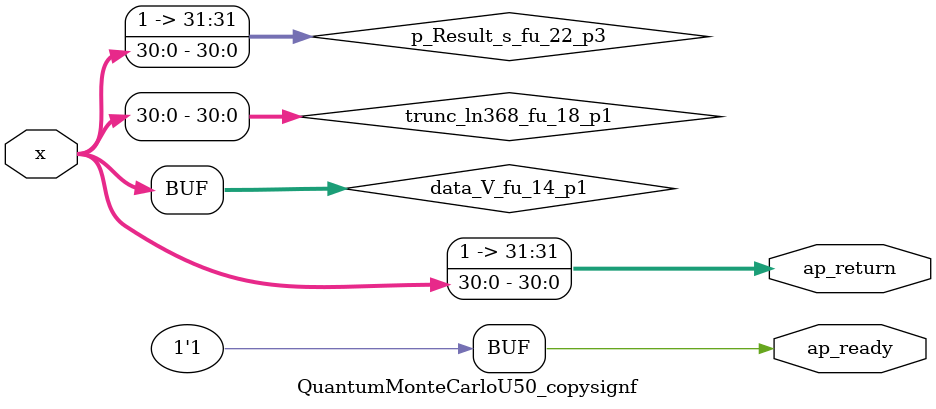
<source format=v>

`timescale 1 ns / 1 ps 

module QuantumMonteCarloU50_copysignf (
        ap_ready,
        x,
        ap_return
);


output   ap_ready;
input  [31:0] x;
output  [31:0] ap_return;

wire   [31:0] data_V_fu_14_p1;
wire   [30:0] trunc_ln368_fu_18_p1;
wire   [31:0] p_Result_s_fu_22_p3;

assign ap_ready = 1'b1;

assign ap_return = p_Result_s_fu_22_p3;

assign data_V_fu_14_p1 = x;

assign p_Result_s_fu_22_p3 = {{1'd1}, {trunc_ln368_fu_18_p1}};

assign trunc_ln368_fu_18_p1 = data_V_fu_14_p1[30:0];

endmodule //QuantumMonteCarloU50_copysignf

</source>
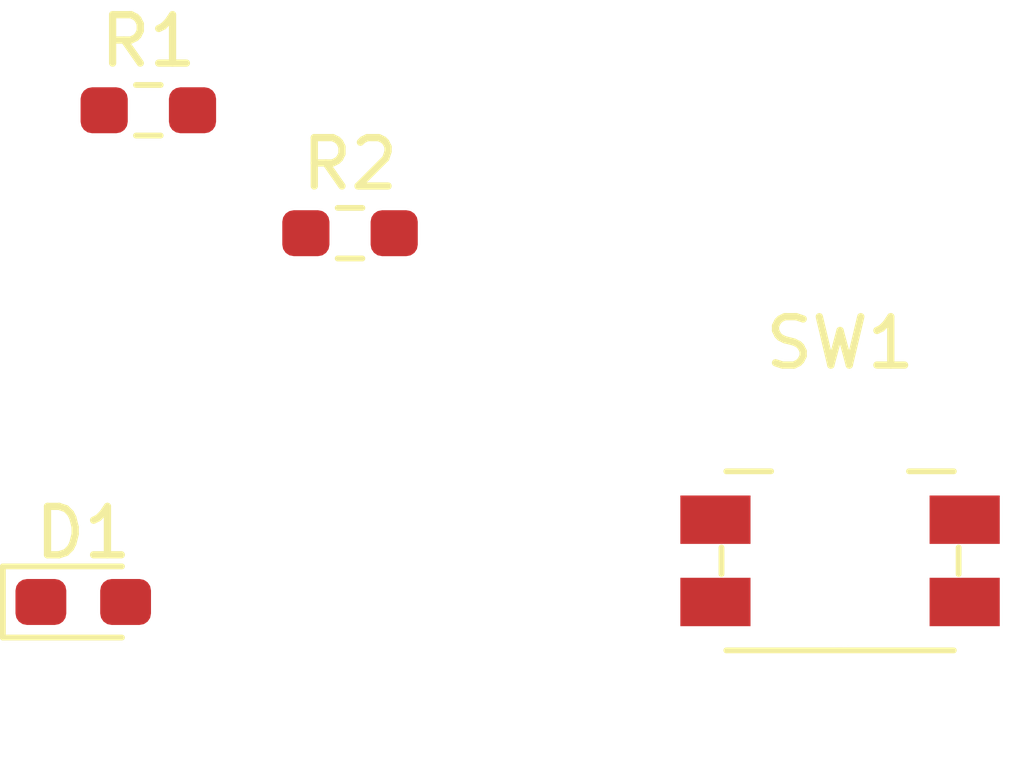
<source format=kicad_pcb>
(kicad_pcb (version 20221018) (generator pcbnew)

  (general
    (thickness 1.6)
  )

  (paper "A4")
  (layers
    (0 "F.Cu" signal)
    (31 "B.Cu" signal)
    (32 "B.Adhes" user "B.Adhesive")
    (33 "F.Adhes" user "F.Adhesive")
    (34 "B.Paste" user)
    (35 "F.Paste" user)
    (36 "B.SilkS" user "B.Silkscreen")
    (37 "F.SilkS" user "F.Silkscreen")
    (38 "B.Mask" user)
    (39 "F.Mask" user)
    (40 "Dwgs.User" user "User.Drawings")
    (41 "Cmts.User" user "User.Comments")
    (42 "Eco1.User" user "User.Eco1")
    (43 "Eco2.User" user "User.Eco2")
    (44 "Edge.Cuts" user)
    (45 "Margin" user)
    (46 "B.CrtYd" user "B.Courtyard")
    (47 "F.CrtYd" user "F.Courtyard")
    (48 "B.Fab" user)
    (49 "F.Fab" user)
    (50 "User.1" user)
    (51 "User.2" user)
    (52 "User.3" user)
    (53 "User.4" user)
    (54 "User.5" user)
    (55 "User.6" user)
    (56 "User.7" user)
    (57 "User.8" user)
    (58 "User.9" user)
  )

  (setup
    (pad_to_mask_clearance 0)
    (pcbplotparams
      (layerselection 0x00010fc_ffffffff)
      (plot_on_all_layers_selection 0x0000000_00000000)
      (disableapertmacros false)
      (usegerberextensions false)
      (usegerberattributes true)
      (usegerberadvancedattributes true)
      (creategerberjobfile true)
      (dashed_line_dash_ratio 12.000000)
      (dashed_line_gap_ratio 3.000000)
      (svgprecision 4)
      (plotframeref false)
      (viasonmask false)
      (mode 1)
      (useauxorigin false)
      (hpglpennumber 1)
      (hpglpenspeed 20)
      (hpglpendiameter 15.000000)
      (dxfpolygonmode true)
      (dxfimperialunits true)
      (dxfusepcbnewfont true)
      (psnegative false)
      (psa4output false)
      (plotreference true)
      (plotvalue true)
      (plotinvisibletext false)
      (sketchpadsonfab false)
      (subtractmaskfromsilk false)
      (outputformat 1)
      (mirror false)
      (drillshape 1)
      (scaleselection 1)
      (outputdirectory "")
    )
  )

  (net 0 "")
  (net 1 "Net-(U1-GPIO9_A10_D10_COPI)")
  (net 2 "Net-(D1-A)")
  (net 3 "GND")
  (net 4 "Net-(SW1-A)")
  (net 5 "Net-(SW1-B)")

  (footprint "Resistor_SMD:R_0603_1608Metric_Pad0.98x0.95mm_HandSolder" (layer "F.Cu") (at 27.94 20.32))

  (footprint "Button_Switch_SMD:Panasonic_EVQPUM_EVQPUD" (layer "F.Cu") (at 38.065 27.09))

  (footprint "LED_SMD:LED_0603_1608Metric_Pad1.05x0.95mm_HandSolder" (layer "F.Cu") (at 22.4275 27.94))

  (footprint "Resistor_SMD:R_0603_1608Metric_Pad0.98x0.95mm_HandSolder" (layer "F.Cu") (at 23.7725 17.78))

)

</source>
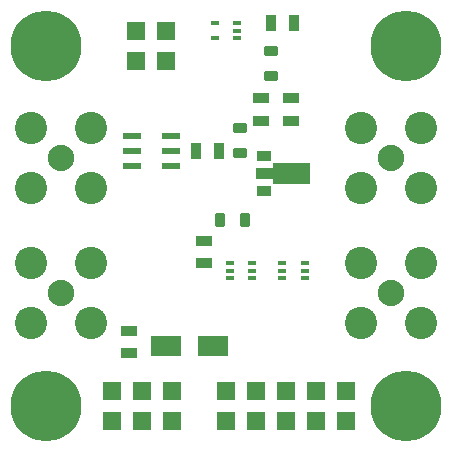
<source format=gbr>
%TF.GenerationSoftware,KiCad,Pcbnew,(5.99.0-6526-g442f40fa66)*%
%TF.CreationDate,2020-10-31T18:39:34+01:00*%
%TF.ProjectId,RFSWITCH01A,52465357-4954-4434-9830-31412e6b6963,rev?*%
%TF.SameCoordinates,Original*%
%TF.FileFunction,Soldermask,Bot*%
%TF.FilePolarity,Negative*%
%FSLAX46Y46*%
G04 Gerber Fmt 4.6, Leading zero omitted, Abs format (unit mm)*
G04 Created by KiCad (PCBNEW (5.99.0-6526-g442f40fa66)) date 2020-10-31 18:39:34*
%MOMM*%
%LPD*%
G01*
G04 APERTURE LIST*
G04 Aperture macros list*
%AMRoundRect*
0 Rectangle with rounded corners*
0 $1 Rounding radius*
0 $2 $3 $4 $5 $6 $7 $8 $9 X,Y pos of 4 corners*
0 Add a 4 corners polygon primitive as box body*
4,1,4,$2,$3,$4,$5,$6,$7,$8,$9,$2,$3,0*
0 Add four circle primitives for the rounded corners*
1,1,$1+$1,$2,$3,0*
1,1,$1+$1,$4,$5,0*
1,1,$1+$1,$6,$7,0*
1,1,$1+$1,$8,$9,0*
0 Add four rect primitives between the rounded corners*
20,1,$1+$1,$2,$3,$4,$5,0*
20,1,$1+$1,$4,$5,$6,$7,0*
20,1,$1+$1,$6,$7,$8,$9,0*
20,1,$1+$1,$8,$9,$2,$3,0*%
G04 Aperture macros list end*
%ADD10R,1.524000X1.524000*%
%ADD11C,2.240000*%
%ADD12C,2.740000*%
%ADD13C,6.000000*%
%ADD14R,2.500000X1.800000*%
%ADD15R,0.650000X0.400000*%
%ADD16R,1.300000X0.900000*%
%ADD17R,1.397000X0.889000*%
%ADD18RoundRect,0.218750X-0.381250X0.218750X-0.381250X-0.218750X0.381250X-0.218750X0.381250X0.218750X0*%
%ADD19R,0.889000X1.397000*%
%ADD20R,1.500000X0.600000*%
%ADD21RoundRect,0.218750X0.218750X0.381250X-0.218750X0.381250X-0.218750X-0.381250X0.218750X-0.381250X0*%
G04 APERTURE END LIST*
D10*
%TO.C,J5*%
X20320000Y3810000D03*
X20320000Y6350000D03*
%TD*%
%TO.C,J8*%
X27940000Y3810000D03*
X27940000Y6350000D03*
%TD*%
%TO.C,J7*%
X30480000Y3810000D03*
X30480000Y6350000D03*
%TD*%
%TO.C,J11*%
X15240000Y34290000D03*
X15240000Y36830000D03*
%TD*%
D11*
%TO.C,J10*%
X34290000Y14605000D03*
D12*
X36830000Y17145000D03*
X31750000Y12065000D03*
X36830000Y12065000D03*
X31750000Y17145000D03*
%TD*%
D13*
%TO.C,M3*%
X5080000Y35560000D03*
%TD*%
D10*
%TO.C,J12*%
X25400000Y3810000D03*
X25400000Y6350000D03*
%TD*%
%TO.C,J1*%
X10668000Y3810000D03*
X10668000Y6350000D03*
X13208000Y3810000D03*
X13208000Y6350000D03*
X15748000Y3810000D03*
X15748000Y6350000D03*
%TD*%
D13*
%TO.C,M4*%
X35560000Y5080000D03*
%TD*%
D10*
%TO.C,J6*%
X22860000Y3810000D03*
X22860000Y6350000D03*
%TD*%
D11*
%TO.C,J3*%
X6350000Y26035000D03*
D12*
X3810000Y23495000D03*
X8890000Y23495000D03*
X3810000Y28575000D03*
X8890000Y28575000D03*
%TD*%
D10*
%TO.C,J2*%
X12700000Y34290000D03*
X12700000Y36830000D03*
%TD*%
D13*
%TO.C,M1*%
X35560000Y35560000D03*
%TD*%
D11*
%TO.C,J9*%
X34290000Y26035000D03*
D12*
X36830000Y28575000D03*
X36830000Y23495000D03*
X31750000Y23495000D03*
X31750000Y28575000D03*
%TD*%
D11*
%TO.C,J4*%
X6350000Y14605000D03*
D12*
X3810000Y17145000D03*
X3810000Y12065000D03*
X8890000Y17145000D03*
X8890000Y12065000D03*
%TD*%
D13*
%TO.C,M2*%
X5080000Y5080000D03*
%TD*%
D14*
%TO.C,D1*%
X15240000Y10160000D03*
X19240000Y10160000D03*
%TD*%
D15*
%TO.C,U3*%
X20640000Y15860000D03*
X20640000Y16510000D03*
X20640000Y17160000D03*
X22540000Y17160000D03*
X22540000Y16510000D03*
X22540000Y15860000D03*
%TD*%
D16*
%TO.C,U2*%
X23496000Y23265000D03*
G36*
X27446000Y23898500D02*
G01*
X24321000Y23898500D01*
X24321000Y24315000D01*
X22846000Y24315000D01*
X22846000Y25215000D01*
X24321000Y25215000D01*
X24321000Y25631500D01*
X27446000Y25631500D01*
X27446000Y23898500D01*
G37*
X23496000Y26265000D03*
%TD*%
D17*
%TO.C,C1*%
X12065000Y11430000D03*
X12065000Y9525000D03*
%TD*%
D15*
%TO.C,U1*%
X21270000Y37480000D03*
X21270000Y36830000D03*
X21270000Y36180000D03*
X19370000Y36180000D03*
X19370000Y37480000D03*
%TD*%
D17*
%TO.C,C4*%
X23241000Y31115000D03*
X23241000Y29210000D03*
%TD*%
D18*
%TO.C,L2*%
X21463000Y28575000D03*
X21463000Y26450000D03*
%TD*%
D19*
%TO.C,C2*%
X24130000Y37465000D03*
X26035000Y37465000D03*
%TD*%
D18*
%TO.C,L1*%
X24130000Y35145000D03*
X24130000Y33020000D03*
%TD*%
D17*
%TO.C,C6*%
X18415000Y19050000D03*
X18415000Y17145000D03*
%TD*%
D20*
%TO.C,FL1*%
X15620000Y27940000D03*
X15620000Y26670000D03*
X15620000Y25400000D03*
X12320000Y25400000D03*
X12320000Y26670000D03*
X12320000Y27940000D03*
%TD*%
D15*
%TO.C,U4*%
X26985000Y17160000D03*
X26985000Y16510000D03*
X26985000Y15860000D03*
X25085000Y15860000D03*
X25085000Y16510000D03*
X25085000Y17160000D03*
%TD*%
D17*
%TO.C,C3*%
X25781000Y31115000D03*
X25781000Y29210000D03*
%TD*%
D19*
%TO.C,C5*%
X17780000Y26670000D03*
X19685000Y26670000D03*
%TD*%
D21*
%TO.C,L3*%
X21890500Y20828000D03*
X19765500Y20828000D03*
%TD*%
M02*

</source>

────────────────

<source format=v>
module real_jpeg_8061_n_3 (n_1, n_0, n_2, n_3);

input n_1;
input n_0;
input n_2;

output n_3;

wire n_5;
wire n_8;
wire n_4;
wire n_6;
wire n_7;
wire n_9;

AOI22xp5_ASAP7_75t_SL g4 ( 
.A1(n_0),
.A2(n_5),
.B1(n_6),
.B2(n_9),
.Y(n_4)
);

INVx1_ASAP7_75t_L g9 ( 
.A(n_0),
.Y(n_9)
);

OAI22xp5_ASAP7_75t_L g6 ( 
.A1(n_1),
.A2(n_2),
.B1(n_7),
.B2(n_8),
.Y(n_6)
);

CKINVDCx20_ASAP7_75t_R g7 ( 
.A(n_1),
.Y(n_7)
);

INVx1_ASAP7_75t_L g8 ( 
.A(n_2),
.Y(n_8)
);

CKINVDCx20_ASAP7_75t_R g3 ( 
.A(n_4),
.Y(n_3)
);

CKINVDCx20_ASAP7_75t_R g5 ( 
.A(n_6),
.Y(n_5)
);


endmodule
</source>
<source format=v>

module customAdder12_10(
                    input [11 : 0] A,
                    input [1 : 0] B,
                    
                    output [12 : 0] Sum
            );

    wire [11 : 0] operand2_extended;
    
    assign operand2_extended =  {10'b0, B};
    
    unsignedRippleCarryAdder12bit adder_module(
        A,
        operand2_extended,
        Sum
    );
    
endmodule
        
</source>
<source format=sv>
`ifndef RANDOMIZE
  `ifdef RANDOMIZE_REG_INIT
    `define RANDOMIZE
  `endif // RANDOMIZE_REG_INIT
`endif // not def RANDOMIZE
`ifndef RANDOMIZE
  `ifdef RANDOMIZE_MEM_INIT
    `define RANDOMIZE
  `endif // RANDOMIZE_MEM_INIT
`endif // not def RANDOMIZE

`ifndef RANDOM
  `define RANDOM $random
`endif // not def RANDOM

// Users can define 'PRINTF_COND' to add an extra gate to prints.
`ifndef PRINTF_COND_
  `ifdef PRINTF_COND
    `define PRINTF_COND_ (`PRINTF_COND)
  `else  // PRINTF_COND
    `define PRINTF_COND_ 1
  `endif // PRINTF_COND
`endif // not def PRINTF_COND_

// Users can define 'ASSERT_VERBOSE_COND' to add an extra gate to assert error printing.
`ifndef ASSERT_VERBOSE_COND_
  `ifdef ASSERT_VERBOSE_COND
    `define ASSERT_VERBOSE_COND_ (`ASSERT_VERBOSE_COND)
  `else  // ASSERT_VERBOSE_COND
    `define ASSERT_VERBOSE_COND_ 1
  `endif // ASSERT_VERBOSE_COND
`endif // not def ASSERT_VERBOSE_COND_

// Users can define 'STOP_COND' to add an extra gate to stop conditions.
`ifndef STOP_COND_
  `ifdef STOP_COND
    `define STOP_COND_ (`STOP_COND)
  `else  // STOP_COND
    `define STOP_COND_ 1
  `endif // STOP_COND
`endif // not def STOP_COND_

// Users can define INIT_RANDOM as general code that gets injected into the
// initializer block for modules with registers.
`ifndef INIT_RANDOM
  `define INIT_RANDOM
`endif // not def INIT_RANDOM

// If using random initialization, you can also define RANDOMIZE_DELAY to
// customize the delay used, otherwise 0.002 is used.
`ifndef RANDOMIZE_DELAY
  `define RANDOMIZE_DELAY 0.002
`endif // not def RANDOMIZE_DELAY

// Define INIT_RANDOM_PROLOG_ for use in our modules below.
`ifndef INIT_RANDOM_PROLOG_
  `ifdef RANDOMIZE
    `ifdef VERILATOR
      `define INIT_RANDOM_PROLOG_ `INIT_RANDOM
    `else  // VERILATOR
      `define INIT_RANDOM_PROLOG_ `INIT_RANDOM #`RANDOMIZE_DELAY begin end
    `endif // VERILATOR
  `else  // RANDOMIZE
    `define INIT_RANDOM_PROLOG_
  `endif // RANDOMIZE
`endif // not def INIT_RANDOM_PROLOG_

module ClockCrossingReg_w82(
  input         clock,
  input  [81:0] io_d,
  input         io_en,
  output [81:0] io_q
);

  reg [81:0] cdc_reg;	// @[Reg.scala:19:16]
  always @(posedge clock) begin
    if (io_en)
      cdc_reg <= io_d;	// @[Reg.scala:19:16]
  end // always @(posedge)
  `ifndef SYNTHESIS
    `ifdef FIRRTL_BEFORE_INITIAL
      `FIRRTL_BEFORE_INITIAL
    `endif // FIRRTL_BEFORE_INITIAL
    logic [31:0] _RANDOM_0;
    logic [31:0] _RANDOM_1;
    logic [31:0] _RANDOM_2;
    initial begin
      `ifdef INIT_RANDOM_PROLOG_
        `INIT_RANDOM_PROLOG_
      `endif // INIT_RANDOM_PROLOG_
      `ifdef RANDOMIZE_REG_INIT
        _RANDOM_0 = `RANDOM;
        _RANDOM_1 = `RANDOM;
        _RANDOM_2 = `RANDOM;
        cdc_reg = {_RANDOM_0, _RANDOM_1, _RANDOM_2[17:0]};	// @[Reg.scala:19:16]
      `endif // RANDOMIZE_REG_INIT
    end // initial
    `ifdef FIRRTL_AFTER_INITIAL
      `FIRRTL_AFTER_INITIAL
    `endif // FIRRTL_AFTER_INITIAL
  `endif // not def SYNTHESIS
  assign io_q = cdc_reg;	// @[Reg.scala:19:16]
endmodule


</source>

────────────────

What is needed: Look over the records above and copy each line that includes the string "primitives".

Written solution:
0 Add four circle primitives for the rounded corners*
0 Add four rect primitives between the rounded corners*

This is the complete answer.